The listing below should be reproduced exactly, with the pictures omitted.
═══
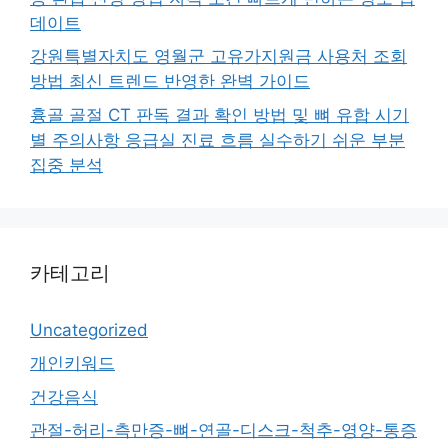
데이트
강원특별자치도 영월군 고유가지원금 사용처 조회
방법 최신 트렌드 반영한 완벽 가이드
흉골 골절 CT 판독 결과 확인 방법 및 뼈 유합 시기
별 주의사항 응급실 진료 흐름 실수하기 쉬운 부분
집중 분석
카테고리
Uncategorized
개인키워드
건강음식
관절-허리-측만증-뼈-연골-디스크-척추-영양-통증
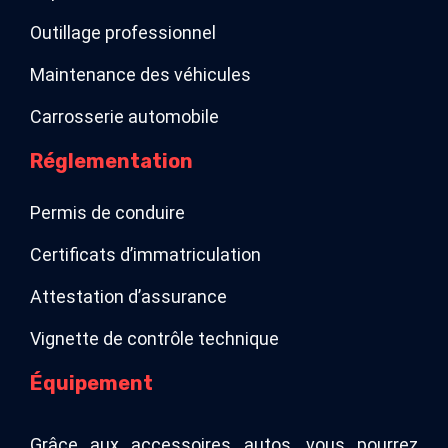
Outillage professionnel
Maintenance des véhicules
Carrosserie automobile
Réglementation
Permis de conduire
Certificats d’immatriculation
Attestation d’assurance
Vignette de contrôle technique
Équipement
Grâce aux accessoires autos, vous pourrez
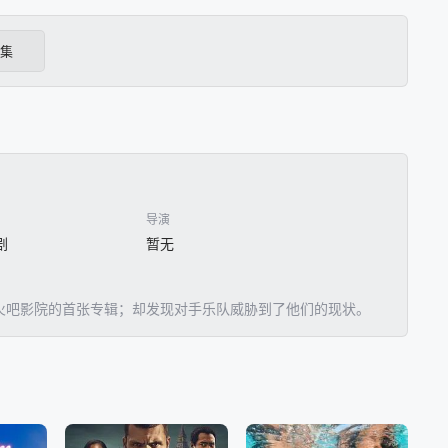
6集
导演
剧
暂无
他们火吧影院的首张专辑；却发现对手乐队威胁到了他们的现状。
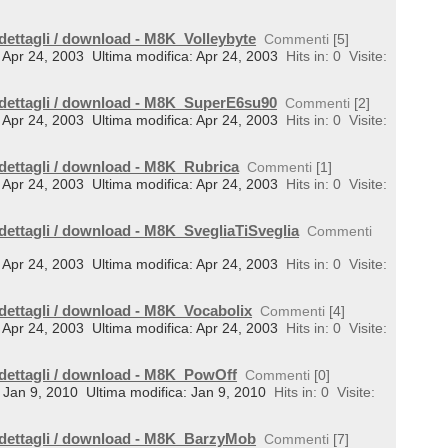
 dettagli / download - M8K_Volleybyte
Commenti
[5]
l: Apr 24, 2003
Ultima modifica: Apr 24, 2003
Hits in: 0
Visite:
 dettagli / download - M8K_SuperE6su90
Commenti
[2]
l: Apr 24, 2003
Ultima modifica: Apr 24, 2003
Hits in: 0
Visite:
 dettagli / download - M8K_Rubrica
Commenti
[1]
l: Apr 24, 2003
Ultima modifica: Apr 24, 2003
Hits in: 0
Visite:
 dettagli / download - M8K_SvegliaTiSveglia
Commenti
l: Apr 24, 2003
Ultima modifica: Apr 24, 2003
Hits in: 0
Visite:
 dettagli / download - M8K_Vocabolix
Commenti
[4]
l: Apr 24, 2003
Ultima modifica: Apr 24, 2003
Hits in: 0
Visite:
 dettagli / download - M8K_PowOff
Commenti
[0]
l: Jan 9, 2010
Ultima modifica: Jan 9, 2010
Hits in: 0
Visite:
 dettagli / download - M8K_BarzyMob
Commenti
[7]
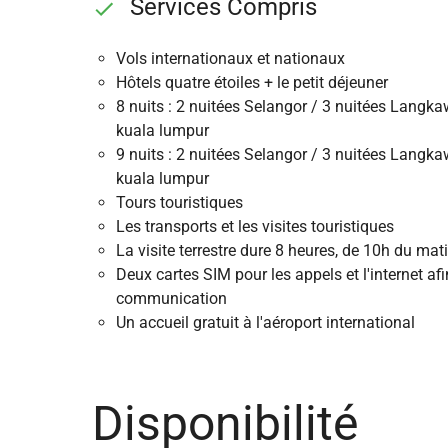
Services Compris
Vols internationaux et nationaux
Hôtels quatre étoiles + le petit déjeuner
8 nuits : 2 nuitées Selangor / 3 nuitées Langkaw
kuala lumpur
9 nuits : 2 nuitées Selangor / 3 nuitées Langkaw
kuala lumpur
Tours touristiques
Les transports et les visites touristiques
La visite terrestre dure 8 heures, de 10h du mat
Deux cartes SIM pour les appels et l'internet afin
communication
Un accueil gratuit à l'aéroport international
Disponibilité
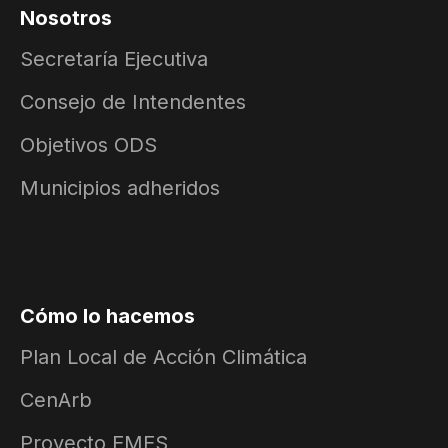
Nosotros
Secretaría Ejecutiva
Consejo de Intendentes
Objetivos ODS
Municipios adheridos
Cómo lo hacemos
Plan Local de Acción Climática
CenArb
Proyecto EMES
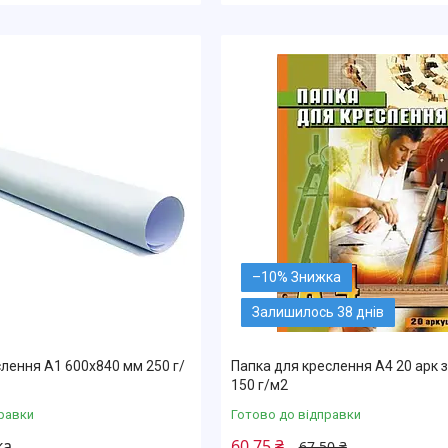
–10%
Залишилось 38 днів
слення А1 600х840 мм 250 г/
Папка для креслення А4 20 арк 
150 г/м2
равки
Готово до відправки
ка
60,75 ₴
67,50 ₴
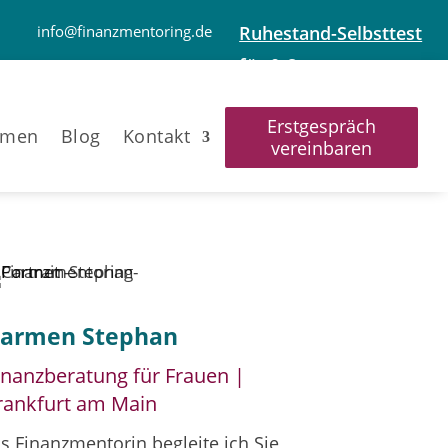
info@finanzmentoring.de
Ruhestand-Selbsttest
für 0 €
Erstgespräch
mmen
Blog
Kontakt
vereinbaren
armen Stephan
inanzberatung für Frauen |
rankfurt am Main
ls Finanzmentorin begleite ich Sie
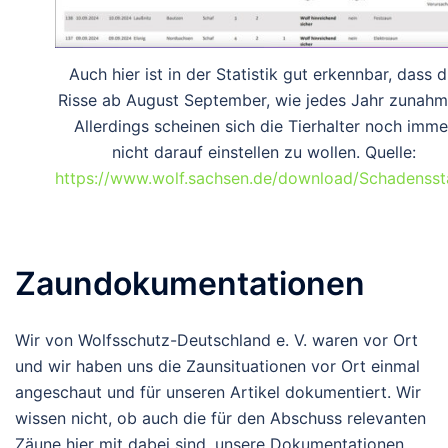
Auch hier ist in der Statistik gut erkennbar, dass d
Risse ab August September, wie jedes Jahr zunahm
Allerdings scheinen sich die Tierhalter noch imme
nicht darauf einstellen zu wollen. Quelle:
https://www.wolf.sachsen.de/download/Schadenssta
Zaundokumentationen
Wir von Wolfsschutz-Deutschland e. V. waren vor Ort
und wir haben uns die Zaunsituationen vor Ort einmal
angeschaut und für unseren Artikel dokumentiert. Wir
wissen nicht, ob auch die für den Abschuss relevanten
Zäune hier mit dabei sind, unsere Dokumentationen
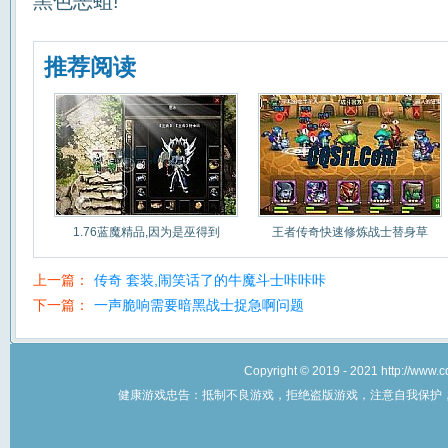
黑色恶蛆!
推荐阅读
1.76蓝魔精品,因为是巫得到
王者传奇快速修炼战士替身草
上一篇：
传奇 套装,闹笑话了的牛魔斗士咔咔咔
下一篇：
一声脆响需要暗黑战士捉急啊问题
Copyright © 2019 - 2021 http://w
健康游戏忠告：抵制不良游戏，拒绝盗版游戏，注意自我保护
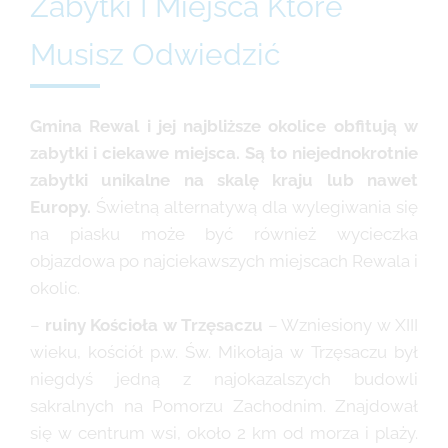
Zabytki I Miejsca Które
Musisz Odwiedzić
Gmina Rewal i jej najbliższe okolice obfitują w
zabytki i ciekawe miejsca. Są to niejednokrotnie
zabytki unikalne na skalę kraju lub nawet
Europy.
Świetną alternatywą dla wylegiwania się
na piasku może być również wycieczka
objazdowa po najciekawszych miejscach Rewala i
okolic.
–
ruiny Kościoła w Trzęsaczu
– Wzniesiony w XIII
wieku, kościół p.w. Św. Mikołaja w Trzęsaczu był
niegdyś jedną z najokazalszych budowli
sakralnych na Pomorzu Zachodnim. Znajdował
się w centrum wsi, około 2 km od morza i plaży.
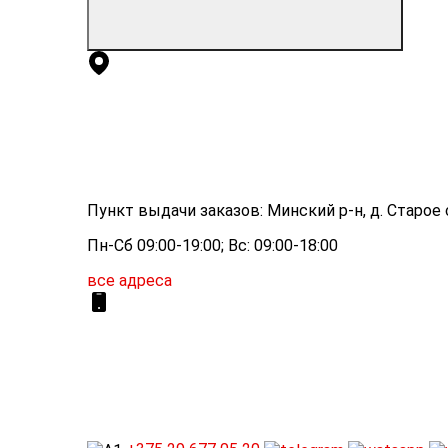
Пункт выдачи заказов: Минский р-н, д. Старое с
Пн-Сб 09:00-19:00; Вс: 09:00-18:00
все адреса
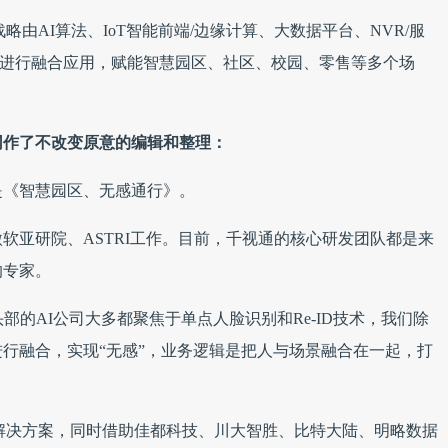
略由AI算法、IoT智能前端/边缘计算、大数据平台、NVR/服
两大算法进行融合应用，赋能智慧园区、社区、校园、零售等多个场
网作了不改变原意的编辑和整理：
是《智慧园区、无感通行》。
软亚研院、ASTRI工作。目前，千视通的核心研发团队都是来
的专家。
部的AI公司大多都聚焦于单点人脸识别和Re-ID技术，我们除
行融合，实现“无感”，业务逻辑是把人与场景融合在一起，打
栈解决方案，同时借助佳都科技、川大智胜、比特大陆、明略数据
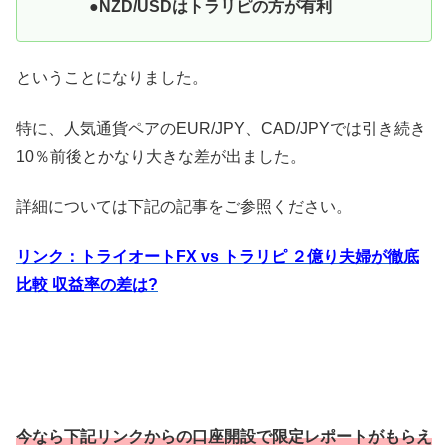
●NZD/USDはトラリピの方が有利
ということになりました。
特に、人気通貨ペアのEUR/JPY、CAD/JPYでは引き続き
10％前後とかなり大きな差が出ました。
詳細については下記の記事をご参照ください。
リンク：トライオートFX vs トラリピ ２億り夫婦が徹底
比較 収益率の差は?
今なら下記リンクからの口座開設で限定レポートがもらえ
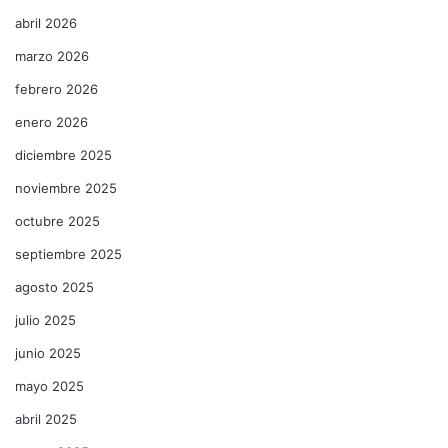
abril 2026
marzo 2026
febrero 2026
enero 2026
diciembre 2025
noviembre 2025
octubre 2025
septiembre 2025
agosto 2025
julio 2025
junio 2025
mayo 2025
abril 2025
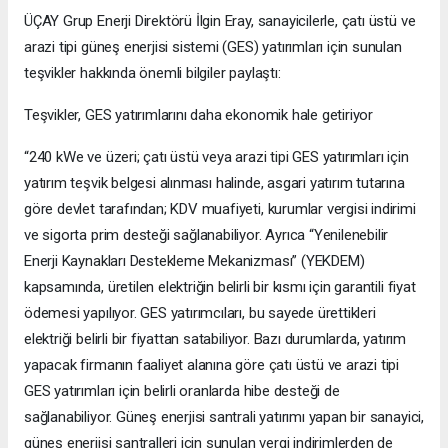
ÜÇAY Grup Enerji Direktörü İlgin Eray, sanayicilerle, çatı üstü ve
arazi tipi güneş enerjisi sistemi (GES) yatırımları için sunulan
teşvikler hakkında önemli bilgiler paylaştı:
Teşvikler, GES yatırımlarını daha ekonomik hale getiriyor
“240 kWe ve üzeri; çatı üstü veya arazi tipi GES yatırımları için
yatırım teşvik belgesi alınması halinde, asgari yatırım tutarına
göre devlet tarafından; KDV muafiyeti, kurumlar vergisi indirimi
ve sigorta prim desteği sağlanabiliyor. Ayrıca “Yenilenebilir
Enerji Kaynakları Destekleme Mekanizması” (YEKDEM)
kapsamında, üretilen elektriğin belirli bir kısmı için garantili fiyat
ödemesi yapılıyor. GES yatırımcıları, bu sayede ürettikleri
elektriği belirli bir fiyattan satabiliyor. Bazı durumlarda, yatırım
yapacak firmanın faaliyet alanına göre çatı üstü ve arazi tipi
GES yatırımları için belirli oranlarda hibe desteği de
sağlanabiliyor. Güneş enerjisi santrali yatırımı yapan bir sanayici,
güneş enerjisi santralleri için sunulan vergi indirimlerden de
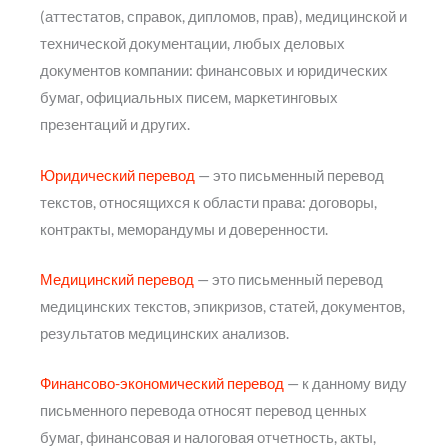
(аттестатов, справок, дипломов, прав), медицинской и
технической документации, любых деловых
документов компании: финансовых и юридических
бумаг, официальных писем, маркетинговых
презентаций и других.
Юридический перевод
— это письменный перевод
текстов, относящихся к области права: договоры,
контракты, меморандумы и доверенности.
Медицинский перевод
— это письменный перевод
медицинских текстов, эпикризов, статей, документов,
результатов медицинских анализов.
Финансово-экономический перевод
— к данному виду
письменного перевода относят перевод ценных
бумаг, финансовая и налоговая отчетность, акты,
═══
**ANSWER BOX**
데이트
강원특별자치도 영월군 고유가지원금 사용처 조회
방법 최신 트렌드 반영한 완벽 가이드
흉골 골절 CT 판독 결과 확인 방법 및 뼈 유합 시기
별 주의사항 응급실 진료 흐름 실수하기 쉬운 부분
집중 분석
카테고리
Uncategorized
개인키워드
건강음식
관절-허리-측만증-뼈-연골-디스크-척추-영양-통증
Outillage professionnel
Maintenance des véhicules
Carrosserie automobile
Réglementation
Permis de conduire
Certificats d’immatriculation
Attestation d’assurance
Vignette de contrôle technique
Équipement
Grâce aux accessoires autos, vous pourrez
6集
导演
剧
暂无
他们火吧影院的首张专辑；却发现对手乐队威胁到了他们的现状。
 dettagli / download - M8K_Volleybyte
Commenti
[5]
l: Apr 24, 2003
Ultima modifica: Apr 24, 2003
Hits in: 0
Visite:
 dettagli / download - M8K_SuperE6su90
Commenti
[2]
l: Apr 24, 2003
Ultima modifica: Apr 24, 2003
Hits in: 0
Visite:
 dettagli / download - M8K_Rubrica
Commenti
[1]
l: Apr 24, 2003
Ultima modifica: Apr 24, 2003
Hits in: 0
Visite:
 dettagli / download - M8K_SvegliaTiSveglia
Commenti
l: Apr 24, 2003
Ultima modifica: Apr 24, 2003
Hits in: 0
Visite:
 dettagli / download - M8K_Vocabolix
Commenti
[4]
l: Apr 24, 2003
Ultima modifica: Apr 24, 2003
Hits in: 0
Visite:
 dettagli / download - M8K_PowOff
Commenti
[0]
l: Jan 9, 2010
Ultima modifica: Jan 9, 2010
Hits in: 0
Visite:
 dettagli / download - M8K_BarzyMob
Commenti
[7]
Services Compris
Vols internationaux et nationaux
Hôtels quatre étoiles + le petit déjeuner
8 nuits : 2 nuitées Selangor / 3 nuitées Langkaw
kuala lumpur
9 nuits : 2 nuitées Selangor / 3 nuitées Langkaw
kuala lumpur
Tours touristiques
Les transports et les visites touristiques
La visite terrestre dure 8 heures, de 10h du mat
Deux cartes SIM pour les appels et l'internet afin
communication
Un accueil gratuit à l'aéroport international
Disponibilité
Nosotros
Secretaría Ejecutiva
Consejo de Intendentes
Objetivos ODS
Municipios adheridos
Cómo lo hacemos
Plan Local de Acción Climática
CenArb
Proyecto EMES
–10%
Залишилось 38 днів
слення А1 600х840 мм 250 г/
Папка для креслення А4 20 арк 
150 г/м2
равки
Готово до відправки
ка
60,75 ₴
67,50 ₴
info@finanzmentoring.de
Ruhestand-Selbsttest
für 0 €
Erstgespräch
mmen
Blog
Kontakt
vereinbaren
armen Stephan
inanzberatung für Frauen |
rankfurt am Main
ls Finanzmentorin begleite ich Sie
Auch hier ist in der Statistik gut erkennbar, dass d
Risse ab August September, wie jedes Jahr zunahm
Allerdings scheinen sich die Tierhalter noch imme
nicht darauf einstellen zu wollen. Quelle:
https://www.wolf.sachsen.de/download/Schadenssta
Zaundokumentationen
Wir von Wolfsschutz-Deutschland e. V. waren vor Ort
und wir haben uns die Zaunsituationen vor Ort einmal
angeschaut und für unseren Artikel dokumentiert. Wir
wissen nicht, ob auch die für den Abschuss relevanten
Zäune hier mit dabei sind, unsere Dokumentationen
黑色恶蛆!
推荐阅读
1.76蓝魔精品,因为是巫得到
王者传奇快速修炼战士替身草
上一篇：
传奇 套装,闹笑话了的牛魔斗士咔咔咔
下一篇：
一声脆响需要暗黑战士捉急啊问题
Copyright © 2019 - 2021 http://w
健康游戏忠告：抵制不良游戏，拒绝盗版游戏，注意自我保护
Zabytki I Miejsca Które
Musisz Odwiedzić
Gmina Rewal i jej najbliższe okolice obfitują w
zabytki i ciekawe miejsca. Są to niejednokrotnie
zabytki unikalne na skalę kraju lub nawet
Europy.
Świetną alternatywą dla wylegiwania się
na piasku może być również wycieczka
objazdowa po najciekawszych miejscach Rewala i
okolic.
–
ruiny Kościoła w Trzęsaczu
– Wzniesiony w XIII
wieku, kościół p.w. Św. Mikołaja w Trzęsaczu był
niegdyś jedną z najokazalszych budowli
sakralnych na Pomorzu Zachodnim. Znajdował
się w centrum wsi, około 2 km od morza i plaży.
Пункт выдачи заказов: Минский р-н, д. Старое с
Пн-Сб 09:00-19:00; Вс: 09:00-18:00
все адреса
略由AI算法、IoT智能前端/边缘计算、大数据平台、NVR/服
两大算法进行融合应用，赋能智慧园区、社区、校园、零售等多个场
网作了不改变原意的编辑和整理：
是《智慧园区、无感通行》。
软亚研院、ASTRI工作。目前，千视通的核心研发团队都是来
的专家。
部的AI公司大多都聚焦于单点人脸识别和Re-ID技术，我们除
行融合，实现“无感”，业务逻辑是把人与场景融合在一起，打
栈解决方案，同时借助佳都科技、川大智胜、比特大陆、明略数据
●NZD/USDはトラリピの方が有利
ということになりました。
特に、人気通貨ペアのEUR/JPY、CAD/JPYでは引き続き
10％前後とかなり大きな差が出ました。
詳細については下記の記事をご参照ください。
リンク：トライオートFX vs トラリピ ２億り夫婦が徹底
比較 収益率の差は?
今なら下記リンクからの口座開設で限定レポートがもらえ
abril 2026
marzo 2026
febrero 2026
enero 2026
diciembre 2025
noviembre 2025
octubre 2025
septiembre 2025
agosto 2025
julio 2025
junio 2025
mayo 2025
abril 2025
ÜÇAY Grup Enerji Direktörü İlgin Eray, sanayicilerle, çatı üstü ve
arazi tipi güneş enerjisi sistemi (GES) yatırımları için sunulan
teşvikler hakkında önemli bilgiler paylaştı:
Teşvikler, GES yatırımlarını daha ekonomik hale getiriyor
“240 kWe ve üzeri; çatı üstü veya arazi tipi GES yatırımları için
yatırım teşvik belgesi alınması halinde, asgari yatırım tutarına
göre devlet tarafından; KDV muafiyeti, kurumlar vergisi indirimi
ve sigorta prim desteği sağlanabiliyor. Ayrıca “Yenilenebilir
Enerji Kaynakları Destekleme Mekanizması” (YEKDEM)
kapsamında, üretilen elektriğin belirli bir kısmı için garantili fiyat
ödemesi yapılıyor. GES yatırımcıları, bu sayede ürettikleri
elektriği belirli bir fiyattan satabiliyor. Bazı durumlarda, yatırım
yapacak firmanın faaliyet alanına göre çatı üstü ve arazi tipi
GES yatırımları için belirli oranlarda hibe desteği de
sağlanabiliyor. Güneş enerjisi santrali yatırımı yapan bir sanayici,
güneş enerjisi santralleri için sunulan vergi indirimlerden de
(аттестатов, справок, дипломов, прав), медицинской и
технической документации, любых деловых
документов компании: финансовых и юридических
бумаг, официальных писем, маркетинговых
презентаций и других.
Юридический перевод
— это письменный перевод
текстов, относящихся к области права: договоры,
контракты, меморандумы и доверенности.
Медицинский перевод
— это письменный перевод
медицинских текстов, эпикризов, статей, документов,
результатов медицинских анализов.
Финансово-экономический перевод
— к данному виду
письменного перевода относят перевод ценных
бумаг, финансовая и налоговая отчетность, акты,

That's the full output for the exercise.